> _DOCUMENT SEGMENT_
-=-=-=-=-

Obligatory intro: if you wish me to ask questions of you, say so in a comment.

From :

  1. If you could host a dinner party for 3 live people, who would it be? (any motive, any people) I really really like international political gossip, especially over dinner, so the first two are dead easy – one of them I once shook hands with, the other I’ve met on several occasions: Kofi Annan, the United Nations Secretary General, and Javier Solana, the EU’s foreign policy chief. Just listening to the two of them chatting about what they thought was really going on in the world would be fascinating.

    The third is a bit more difficult. To balance out with my sf interests, there should really be an sf writer, but it’s difficult to think of one who wold either a) be at home in the complex world of international politics or b) might not be at home but would be a sufficiently attractive personality that it wouldn’t chill the atmosphere. I haven’t met him socially, though I have heard him speak a couple of times, and I wonder if Terry Pratchett might fit my criteria? (Solana after all has a Ph D in physics, so his nerdy side may not be that deeply buried.) If he doesn’t, then go for the safe option – international politics, but with a woman’s perspective, and invite Mary Robinson.

  2. If you could host a dinner party for 3 dead people, who would it be? (any motive, any people) This response is definitely more literary. I’ve always loved the novels of Roger Zelazny, and similarly J.R.R. Tolkien, so to listen to the two of them comparing notes on myth-making and writing would be great. However to liven things up a bit I’d want George Bernard Shaw there for the first couple of courses. As a strict vegetarian and teetotaller he would disappear home about ten o’clock and then Zelazny, Tolkien and I could spend the rest of the evening slagging him off.

-=-=-=-=-

> _SUPPLIED RECORDS_
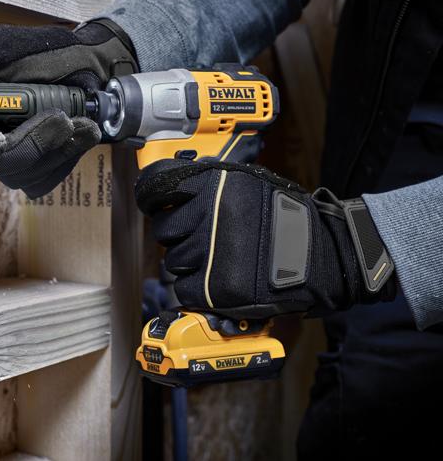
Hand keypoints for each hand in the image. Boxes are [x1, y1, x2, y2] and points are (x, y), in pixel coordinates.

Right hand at [0, 19, 137, 196]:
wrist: (93, 66)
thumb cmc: (44, 53)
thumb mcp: (4, 48)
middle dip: (29, 142)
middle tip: (60, 118)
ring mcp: (10, 160)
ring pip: (22, 174)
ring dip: (56, 146)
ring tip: (78, 118)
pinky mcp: (37, 172)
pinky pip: (46, 179)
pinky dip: (69, 154)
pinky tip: (82, 130)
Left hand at [134, 159, 395, 318]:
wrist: (323, 257)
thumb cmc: (287, 219)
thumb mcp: (249, 184)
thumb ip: (210, 184)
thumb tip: (170, 190)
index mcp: (214, 185)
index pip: (157, 187)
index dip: (152, 198)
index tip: (153, 205)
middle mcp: (208, 215)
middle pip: (164, 230)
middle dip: (179, 237)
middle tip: (204, 241)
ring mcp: (210, 252)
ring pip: (173, 262)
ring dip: (190, 265)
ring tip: (220, 262)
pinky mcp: (214, 287)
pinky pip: (183, 291)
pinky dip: (197, 291)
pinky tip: (219, 282)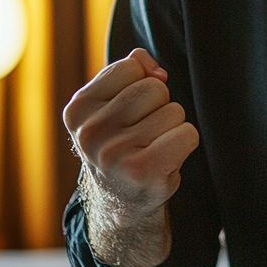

-=-=-=-=-

> _GOAL OF THE EXERCISE_
Continue the dinner-party blog post from the point where it stops.

> _WRITTEN ANSWER_
  3. Who is the most influential/coolest/famous person to have bought you a drink? I’ve been at numerous diplomatic receptions down the years, some sponsored by foreign minsters, some by presidents, etc etc. Difficult to rank them in terms of influence/cool/fame! In terms of cool, which is a very personal ranking, I’d still rank Ken MacLeod ahead of any of the politicians, but I suspect he himself would reject the concept of being “cool”. In terms of influence, probably Solana, who has bought me not just drinks but entertained me (with several others) to lunch (as did his successor at NATO, Lord Robertson). In terms of fame, probably the royal wedding last year. Combining all three factors, I come back to Paddy Ashdown.

  4. What first attracted you to Anne/Any cool storys about meeting? Heck, this is a more tricky one than you realise (though not so personal that I can’t answer it).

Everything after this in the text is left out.